Regular Season Statistics Table
cbb24_top_teams |>
arrange(desc(win_perc)) |>
kable() |>
kable_styling(full_width = FALSE,
font_size = 23)| TEAM | win_perc | 2P_O | 2P_D | 3P_O | 3P_D |
|---|---|---|---|---|---|
| Connecticut | 91.17647 | 58.5 | 43.7 | 36.7 | 31.9 |
| Houston | 88.23529 | 48.4 | 43.4 | 34.7 | 30.0 |
| Purdue | 87.87879 | 53.2 | 48.1 | 40.8 | 31.4 |
| North Carolina | 79.41176 | 50.3 | 46.0 | 35.4 | 31.4 |
The table shows the performance of college basketball teams in the 2023-2024 regular season. This table accompanies the graph above, and provides numerical values for the statistics shown in the graph.
Public Picks Plot
rounds_order <- c("R64", "R32", "S16", "E8", "F4", "FINALS")
public_picks_top_teams <- public_picks |>
filter(TEAM %in% c("Houston", "Connecticut", "Purdue", "North Carolina")) |>
select(TEAM, S16, E8, F4, FINALS)
public_picks_top_teams_long <- pivot_longer(public_picks_top_teams,
cols = -TEAM,
names_to = "Round",
values_to = "Percentage")
public_picks_top_teams_long$Round <- factor(public_picks_top_teams_long$Round,
levels = rounds_order)
ggplot(public_picks_top_teams_long,
aes(x = Round, y = Percentage, fill = TEAM)) +
geom_bar(stat = "identity", position = "dodge") +
labs(x = "Round", y = "Percentage",
title = "Public Picks for 2024 NCAA Tournament Teams") +
theme_minimal(base_size = 20) +
theme(axis.text.x = element_text(angle = 45, hjust = 1)) +
scale_fill_viridis_d()
This visual shows the public picks for the 2024 NCAA tournament. Users of the shiny app can see how the public thinks different teams will perform in the tournament. Again, we have selected the 4 teams that have been given the 1 seed in the tournament, Houston, Connecticut, Purdue, and North Carolina, and can explore the public picks. The shiny app allows users to change what teams they want to see in this visual, by modifying the teams selected and what rounds they want to see.
Public Picks Table
public_picks_top_teams |>
arrange(desc(FINALS)) |>
kable() |>
kable_styling(full_width = FALSE,
font_size = 23)| TEAM | S16 | E8 | F4 | FINALS |
|---|---|---|---|---|
| Connecticut | 80.22 | 66.20 | 50.27 | 34.92 |
| North Carolina | 71.16 | 45.40 | 29.98 | 12.10 |
| Purdue | 66.25 | 44.36 | 21.64 | 10.22 |
| Houston | 63.77 | 42.54 | 16.15 | 9.27 |
The table shows the public picks for the 2024 NCAA tournament. This table accompanies the graph above, and provides numerical values for the percentages shown in the graph.
Conclusion
In conclusion, we have built a shiny app that allows users to explore the data from the 2023-2024 NCAA basketball season. We have provided tables and visuals that allow users to see how teams performed in the regular season, and how the public thought they would perform in the 2024 NCAA tournament. We can look at various statistics from the regular season data to see if there are any trends that can be seen in the data. We can also looked at the public picks data to see if there are any trends in the data that can be seen. We can see if there are any specific statistics or groupings of statistics that the public tends to pick more often than others.

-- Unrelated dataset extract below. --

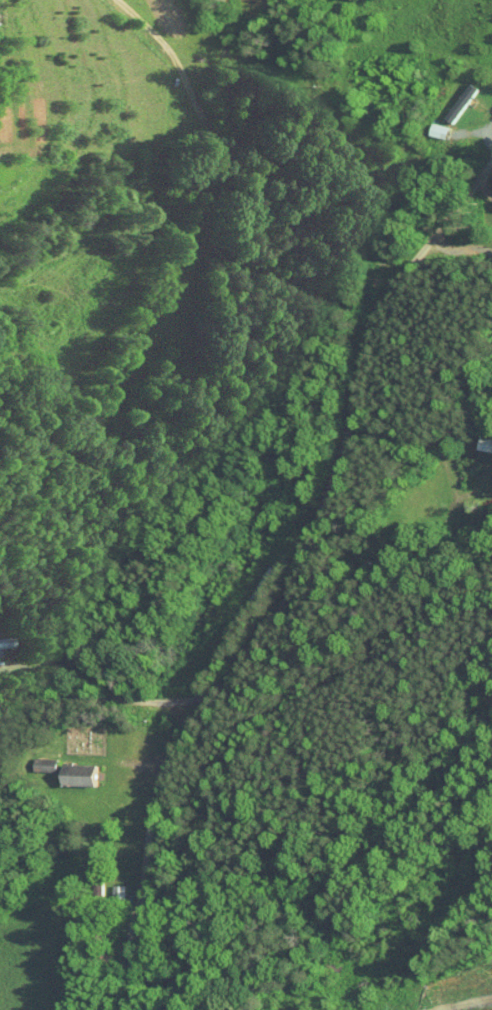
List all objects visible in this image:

We hope that this shiny app will be useful for anyone interested in exploring the data from the 2023-2024 NCAA basketball season, and can be easily adapted to explore other seasons of NCAA basketball.

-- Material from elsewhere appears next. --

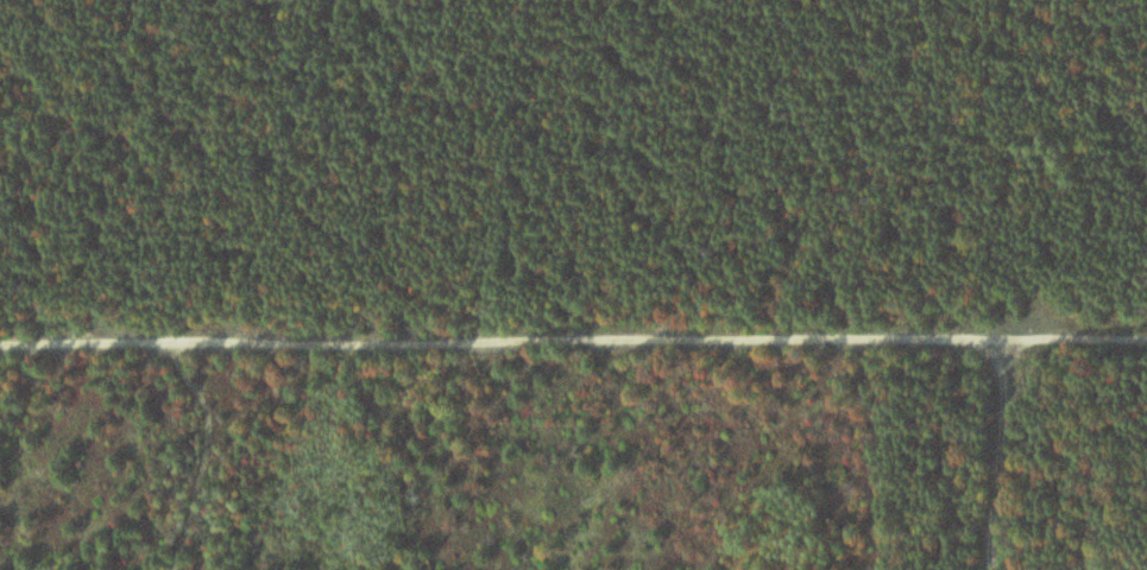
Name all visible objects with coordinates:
road: (573, 341)
road: (1002, 452)
road: (196, 458)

If given more time, we would like to add more features to the shiny app. We would like to add another section of exploring data using the second tidytuesday dataset, team-results, that includes data on previous years of March Madness Tournament Data. We would like to add more visuals and tables that allow users to explore this data. And now that the tournament has completed, it would be interesting to see how the public picks compared to the actual results of the tournament.